Exercise requirements: Update the rows below by replacing "pie chart" with "donut chart" everywhere and keeping everything else the same. Omit the pictures from your answer.

(Chart understanding rows)
—————

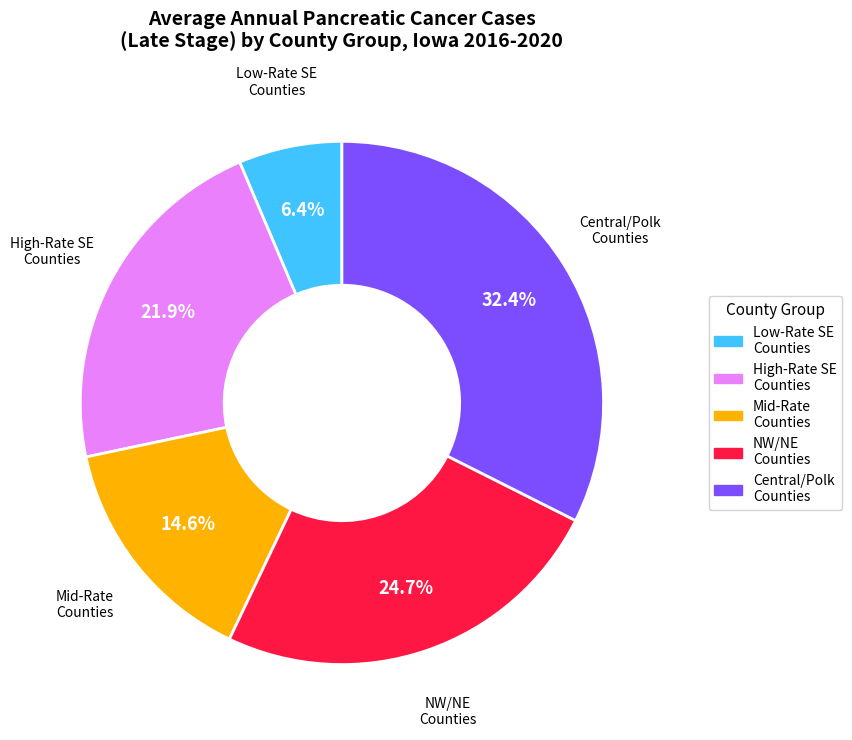

How many segments does this pie chart have?

5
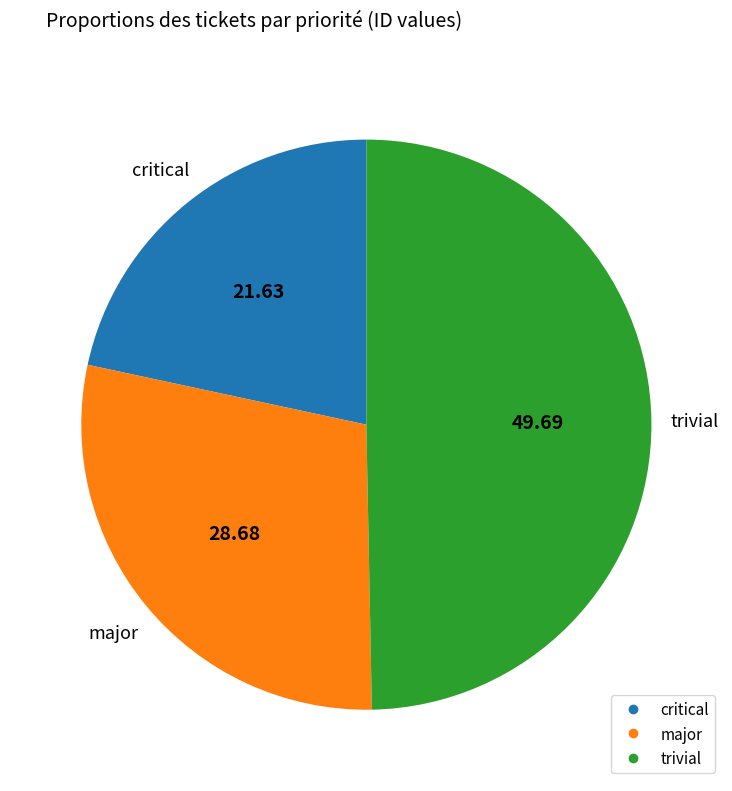

How many segments does this pie chart have?

3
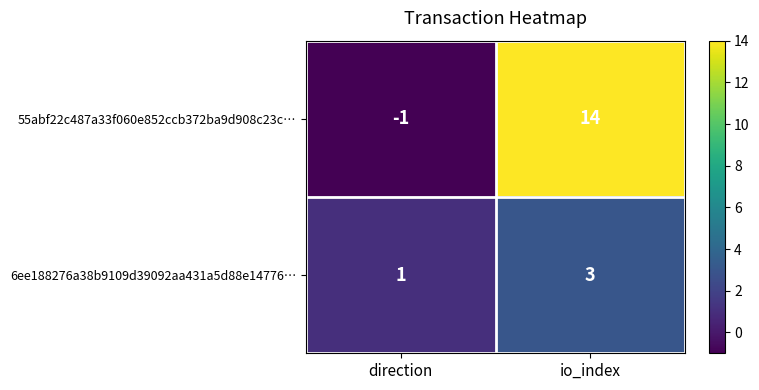

Reading right to left, extract all data points from this chart.

55abf22c487a33f060e852ccb372ba9d908c23c…: 14	-1
6ee188276a38b9109d39092aa431a5d88e14776…: 3	1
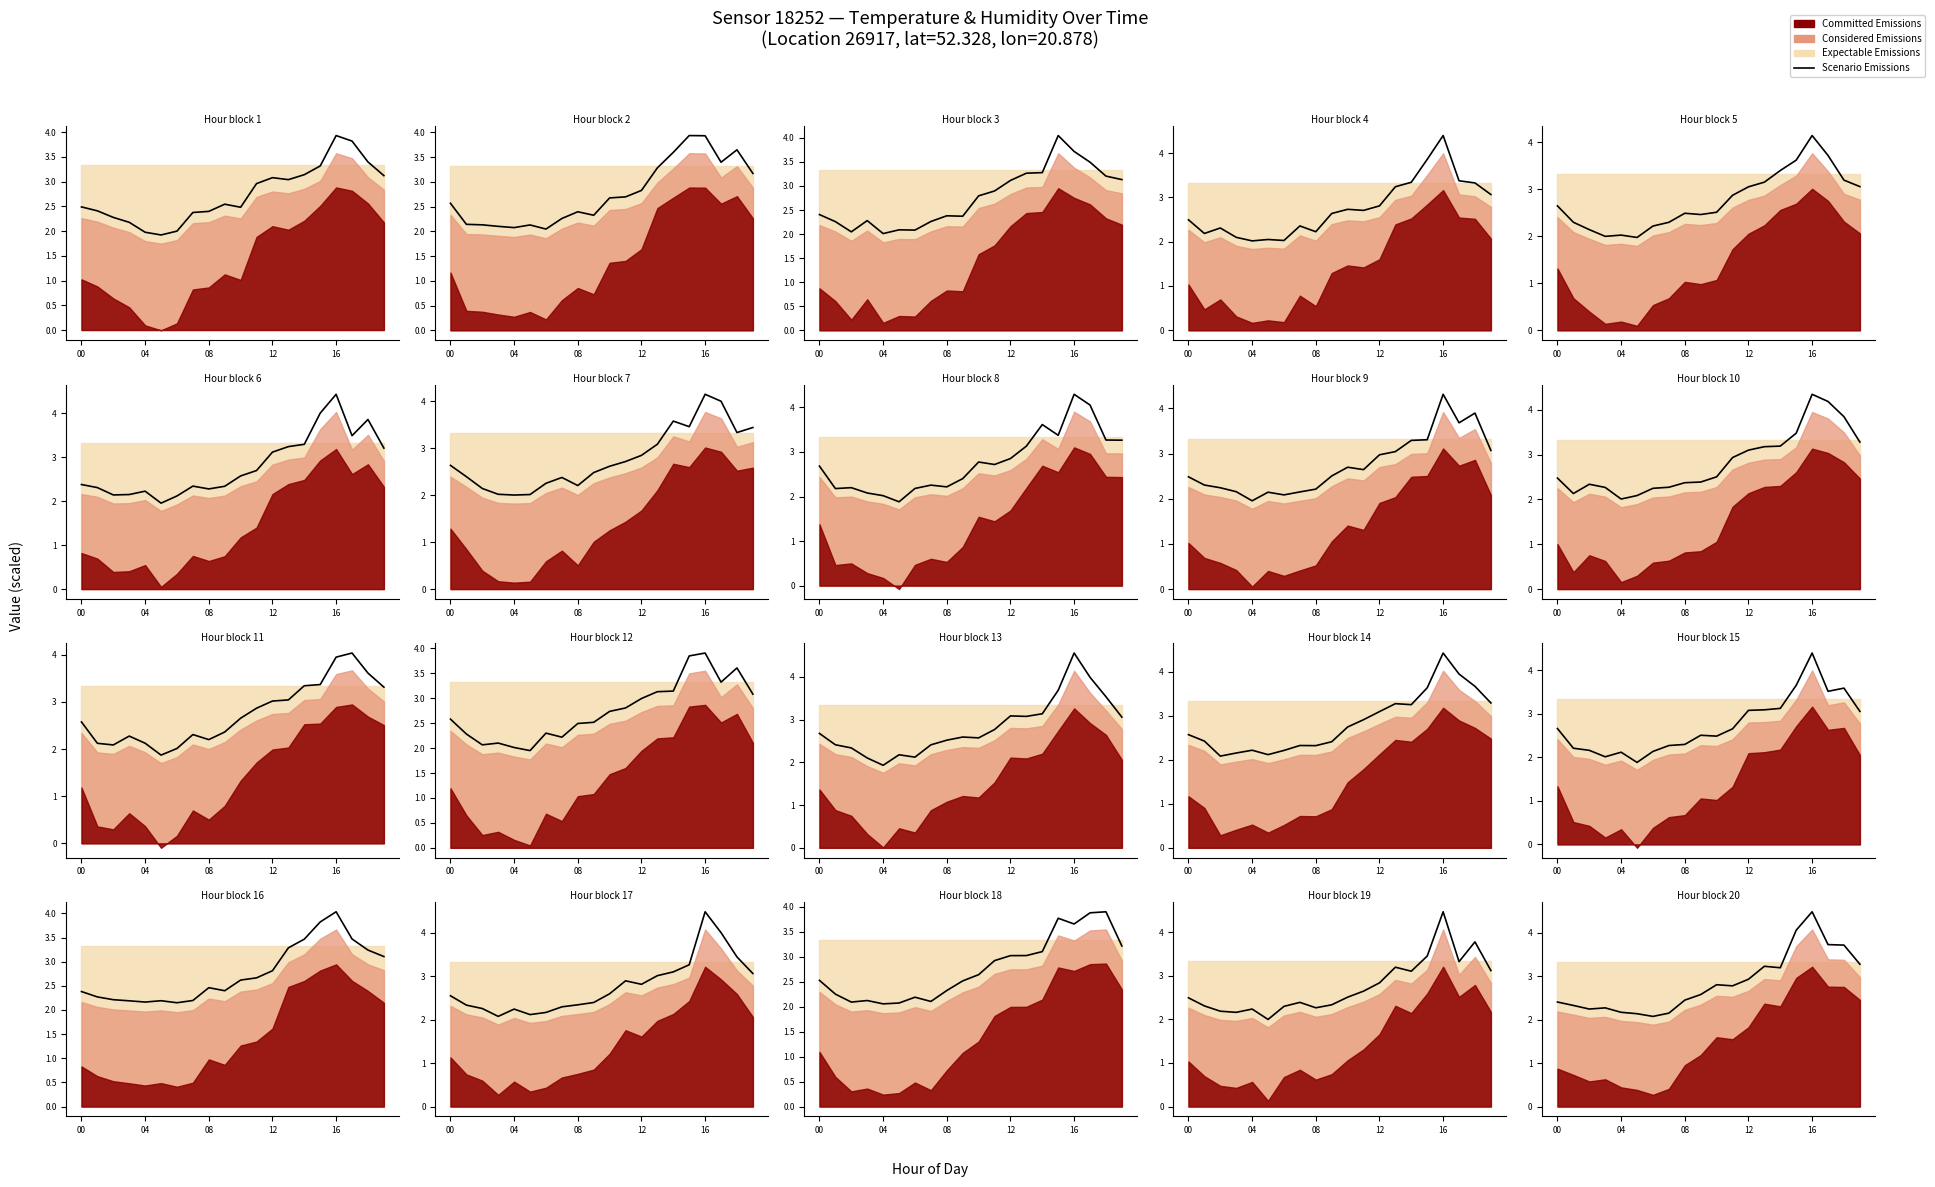

Where is the data nearest to the value 3?

12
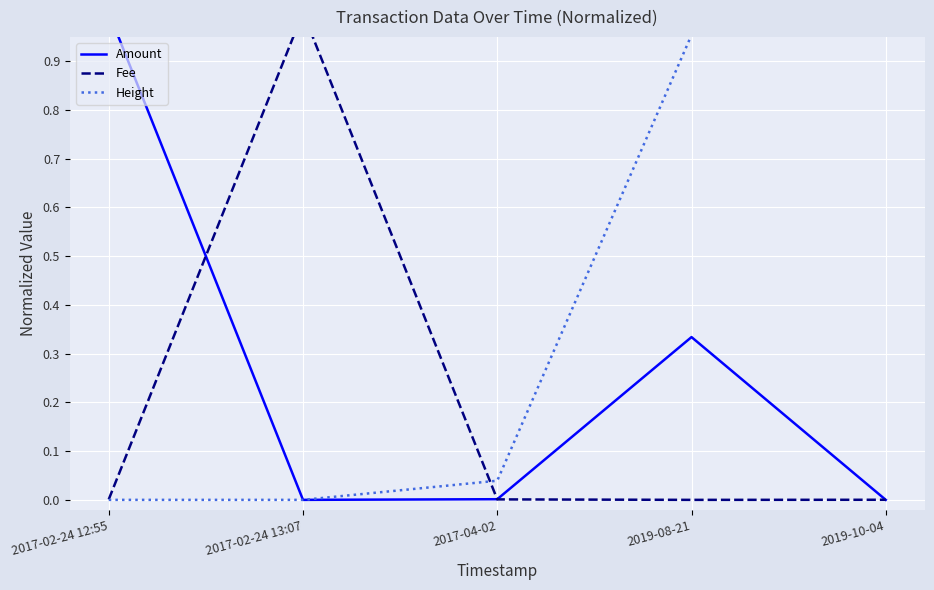

List the series in order of their peak value, lowest first.

Amount, Fee, Height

—————

Response box:
How many segments does this donut chart have?

5

How many segments does this donut chart have?

3

Reading right to left, extract all data points from this chart.

55abf22c487a33f060e852ccb372ba9d908c23c…: 14	-1
6ee188276a38b9109d39092aa431a5d88e14776…: 3	1

Where is the data nearest to the value 3?

12

List the series in order of their peak value, lowest first.

Amount, Fee, Height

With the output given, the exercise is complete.